Major in Linguistics
The focus of the Linguistics program does not lie alone in the acquisition of language skills, but rather in learning to analyze linguistic phenomena with a view toward making significant generalizations about the nature of language.
Students majoring in Linguistics build their programs around a specific area of emphasis. In consultation with the faculty, students design a program of study tailored to the individual interests and goals. Typical areas of emphasis include philology (the historical and comparative study of ancient languages), psycholinguistics, and language acquisition.
A typical program for this major requires the following (31 credits):
- LING3101 General Linguistics (3 credits)
- LING3102 Syntax and Semantics (3 credits)
- LING3103 Language and Language Types (3 credits) or LING3104 Formalism and Functionalism in Linguistics (3 credits)
- 3 credits in Philology
- 3 further credits in Philology or in Structure of a Language
- 15 additional credits drawn from departmental offerings, of which two must be ‘upper-division’ electives
- LING4391 AB Comprehensive: Linguistics (1 cr)

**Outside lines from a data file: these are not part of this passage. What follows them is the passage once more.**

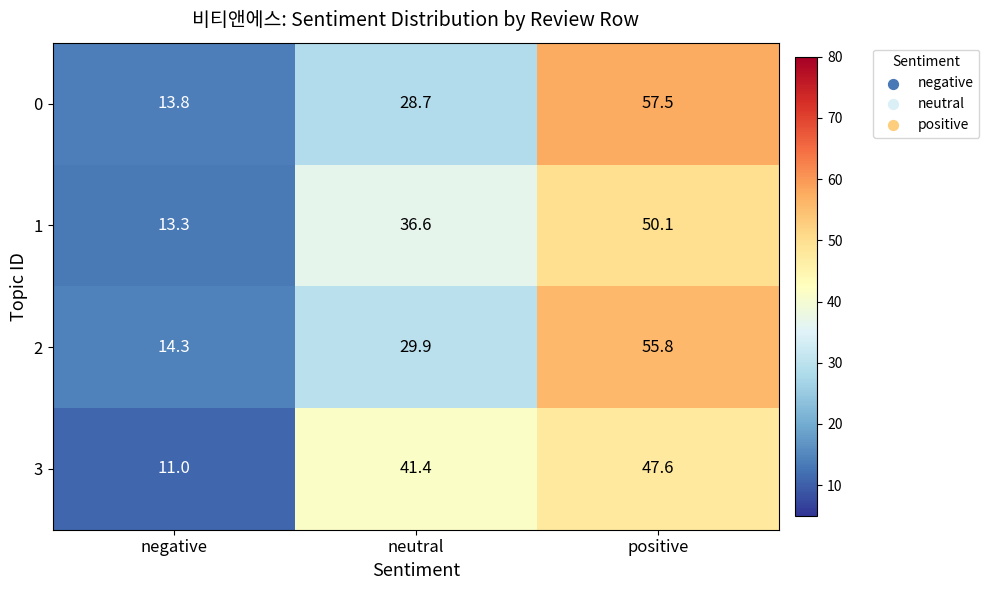

At negative, list the series in order from largest to smallest.

2, 0, 1, 3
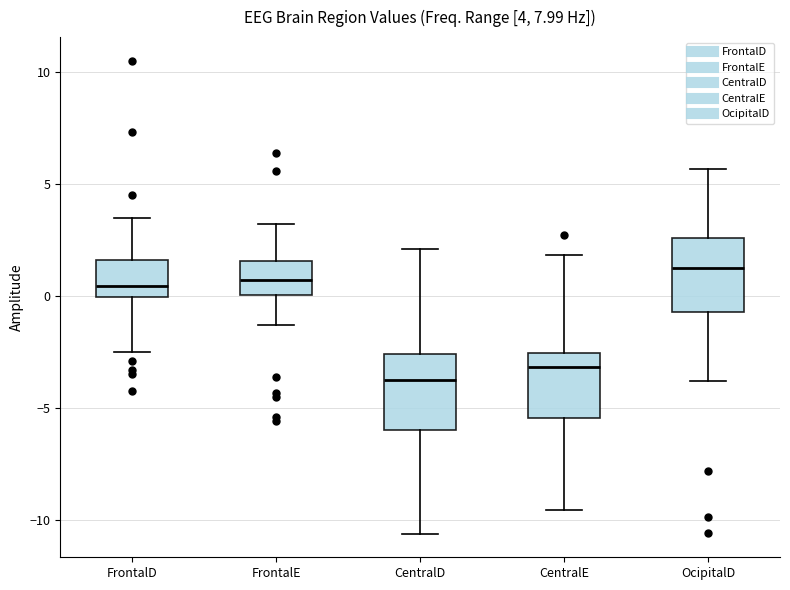

Which box has the highest median line?

OcipitalD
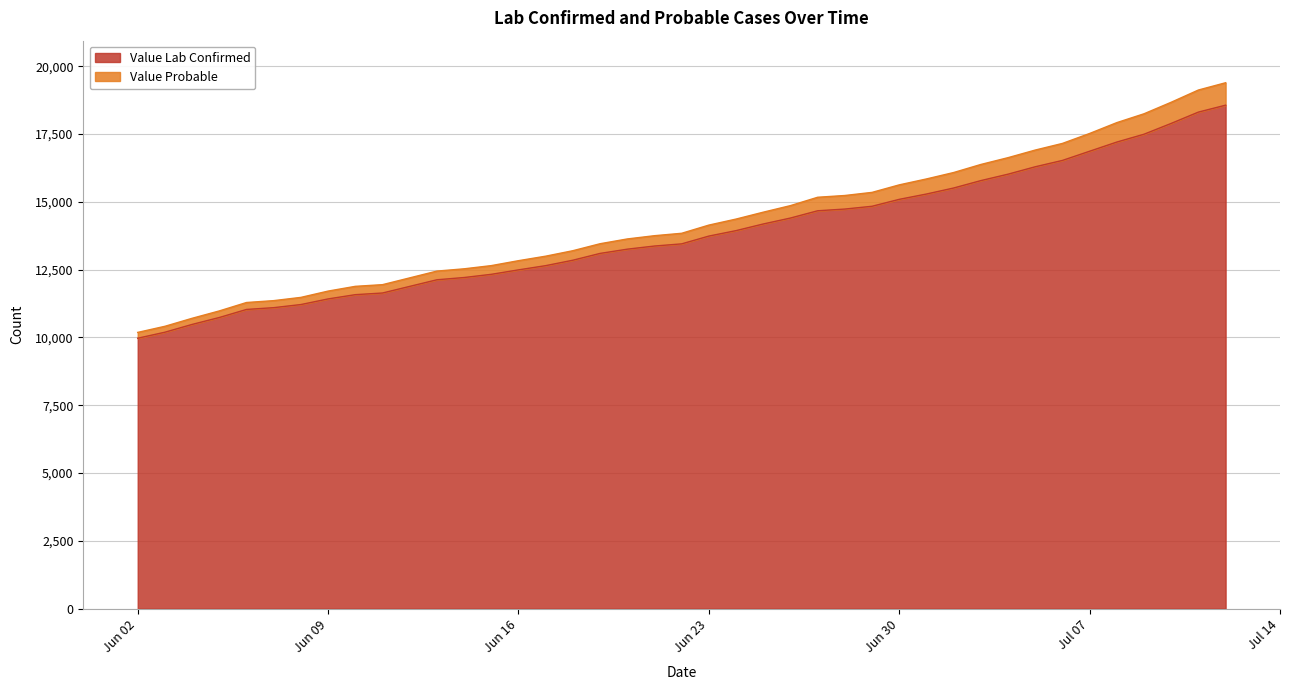

The value of Value Lab Confirmed at Jun 09 is 11419. True or false?

True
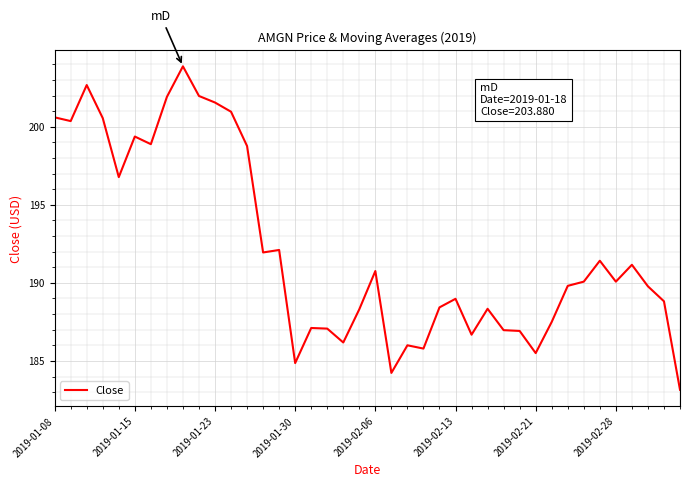

What is the maximum value shown in the chart?

203.9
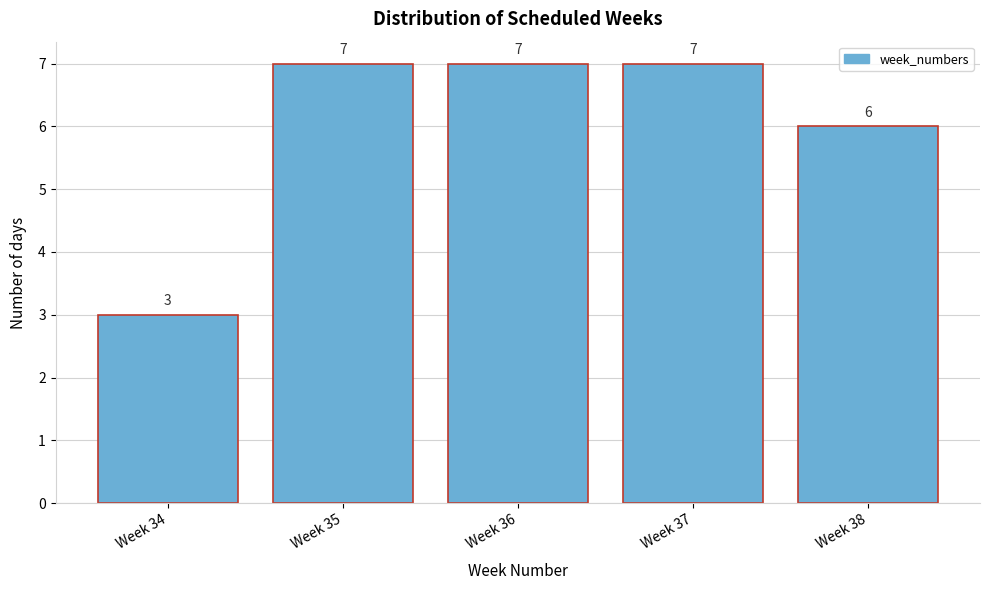

Reading left to right, list all the values displayed in this chart.

Week 34=3	Week 35=7	Week 36=7	Week 37=7	Week 38=6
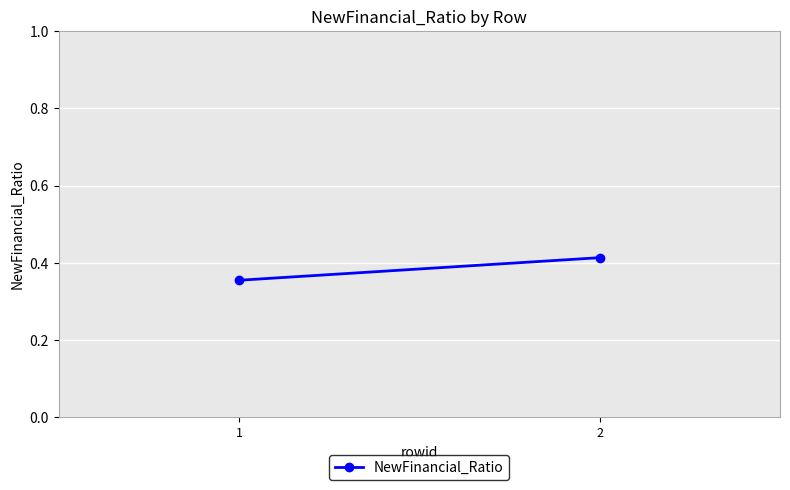

List the labels in order of value, largest first.

2, 1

Linguistics majors should additionally develop proficiency in at least one foreign language and competence in at least one other language at levels appropriate to their career plans (e.g. French, German, Spanish, Latin, Greek, Russian).
Also desirable: Exposure to a non-Indo-European language (e.g. Chinese, Arabic, Japanese, Korean, Hebrew)—all of which are taught within the Slavic and Eastern Languages and Literatures Department).